Judith's Breast Cancer Blog

Saturday, October 29, 2005

Saturday night - Shavua tov (it means 'good week')

More information received today about the biopsy, although just some, not all.

The estrogen/progesterone receptor test was negative, which likely means that Tamoxifen is not in order. The Her2new test was also negative, that's the one about Herceptin, that drug we've all been reading about lately. So none of that either, it seems.

One bit of a plus about the estrogen/progesterone receptor test result is that perhaps they won't be in a rush to remove my ovaries. Cancer treatment concurrent with full-on menopause? I don't think so.

Since Avi is in San Francisco this weekend with his best friend, Asher, he got some lovin' there from old and dear friends. They now notice that he's a real teenager, and he's got it goin' on.

I was supposed to go out with my friend Liz and her toddler daughter tonight, but I'm still feeling under the weather and can't get the energy to do it. I did walk to and from shul (synagogue) today, only 1.6 miles roundtrip, better than nothing.

Walking yesterday was very therapeutic. Being out among Oakland's residents, walking the familiar streets in the cool fall air, moving my body . . . well, I felt renewed and reminded of the contentment and beauty all around me. I was especially impressed yesterday by a group of young people, in their 20s or so I think, Ethiopians who've settled in the Grand Lake area. Their open hearts, their happiness, their pleasure at being together - this all touched my heart in a special way. They've all known sorrow and want, they've all had hard journeys to this place, and still they smile broadly at each other and at me. If only I could capture their joy. I must add those faces to my collection, for they have granted me a respite from worry.

It's ironic that everyone who sees me says how great I look. (Listen, there's no way to soft-pedal that statement, I'm humbled by it.) I'm proud of the way my body has shifted and shrunk some while I've been making better nutritional choices and exercising. If only the way I look now could have some impact on the way a small army of rogue cells is out to get me inside this better body.
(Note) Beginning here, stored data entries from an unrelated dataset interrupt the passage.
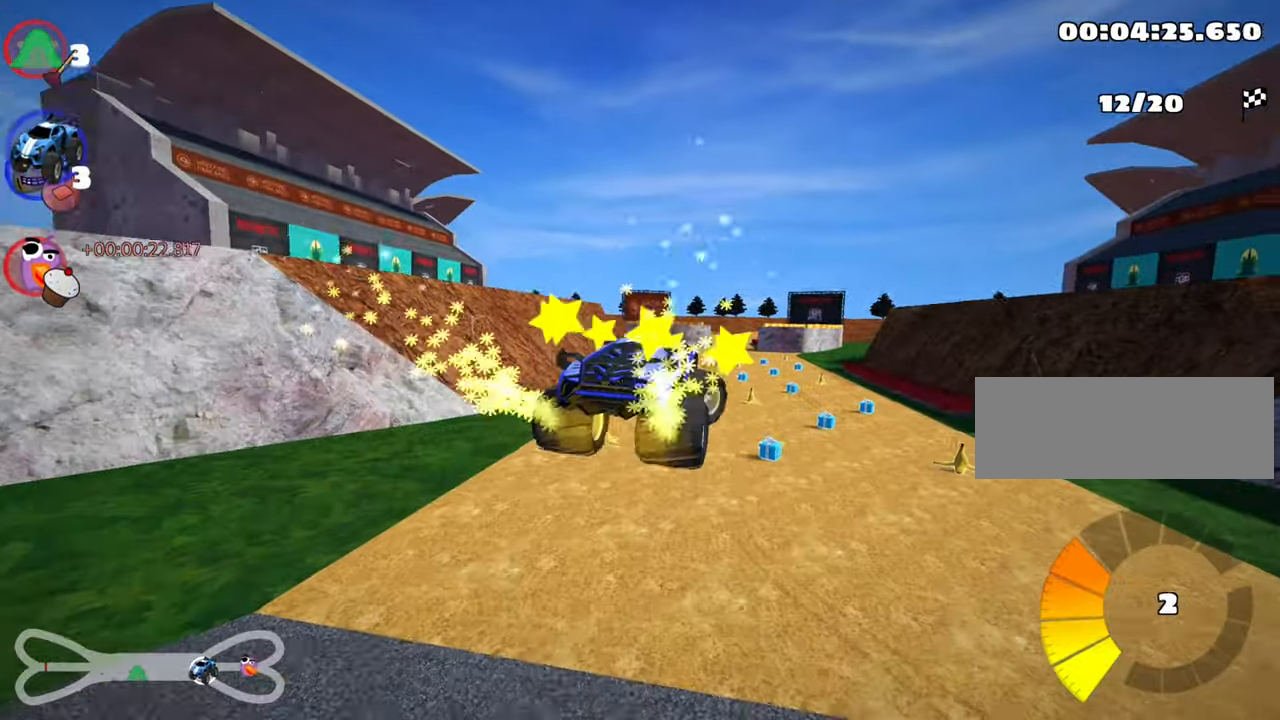
{"keys": ["left", "skid", "up"], "events": [[150, "left", "down"], [167, "right", "up"]]}
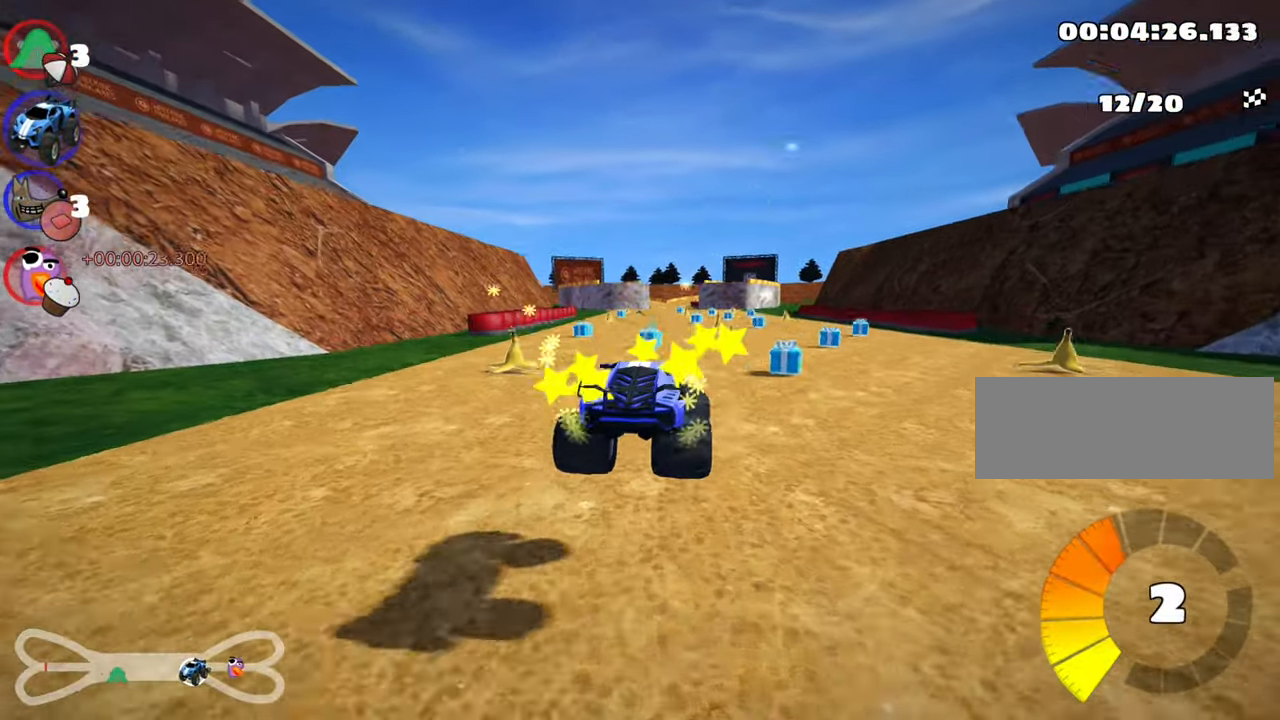
{"keys": ["skid", "up"], "events": [[150, "left", "up"]]}
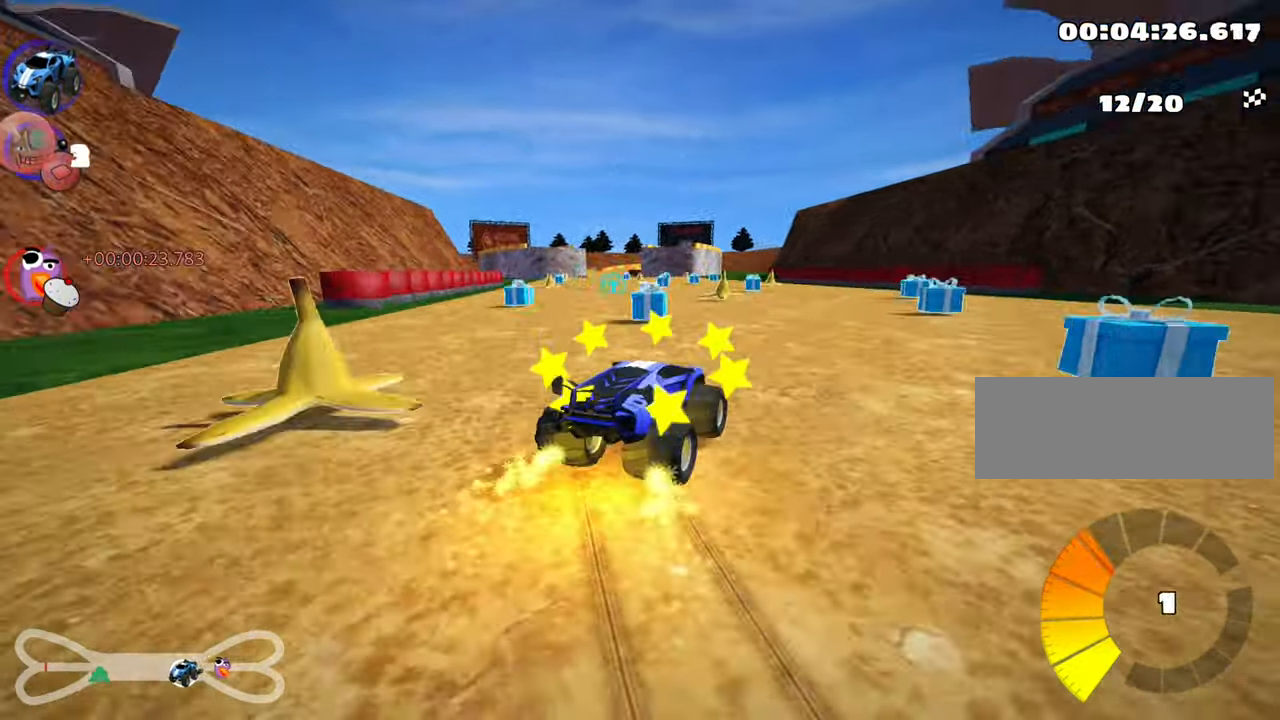
{"keys": ["fire", "left", "skid", "up"], "events": [[234, "left", "down"], [417, "fire", "down"]]}
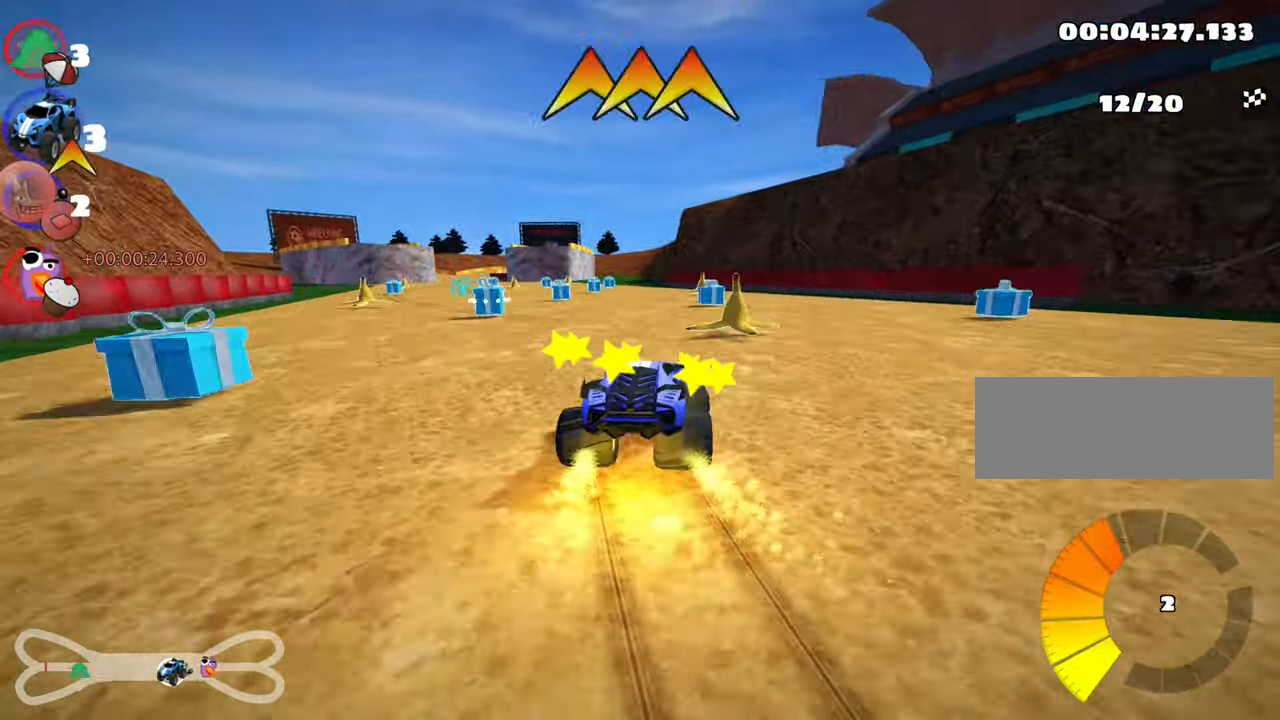
{"keys": ["fire", "up"], "events": [[34, "fire", "up"], [250, "skid", "up"], [434, "left", "up"], [450, "fire", "down"]]}
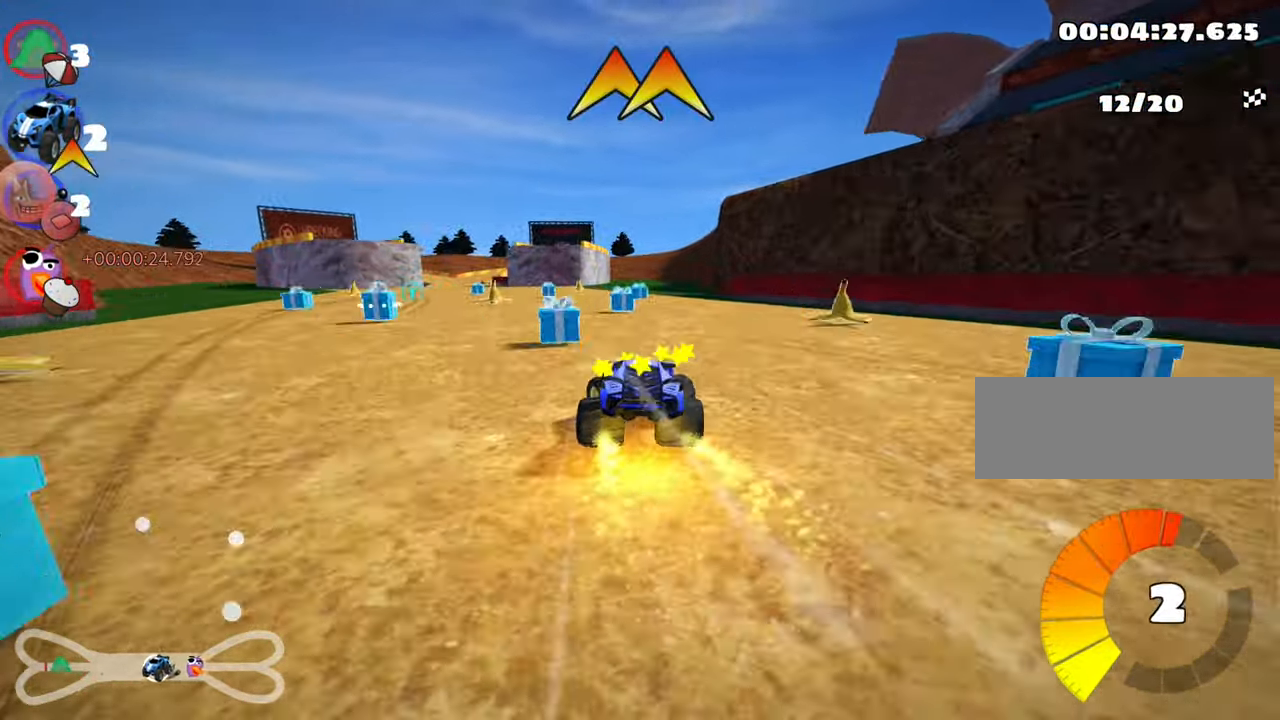
{"keys": ["left", "skid", "up"], "events": [[83, "fire", "up"], [266, "fire", "down"], [366, "left", "down"], [383, "fire", "up"], [500, "skid", "down"]]}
I've been getting the feeling that things are going to start moving a lot faster with my treatment. After Heshy's birthday party tomorrow I'll be in full gear for the next set of appointments. And I'll be working, but cautiously searching for ways to keep my clients but not do the work myself.

I've created a list of tasks I'd like done that I cannot do, and I'll be providing contact info to all on this blog about whom to contact. The overwhelming response of the varied and farflung cast of characters (and I mean that in a good way) I call friends has warmed and comforted me.

Harriet told me something today that made me chuckle, so I'll share it to close -- she did not attribute it, but told me that someone said "Between Judith and cancer, cancer should be scared."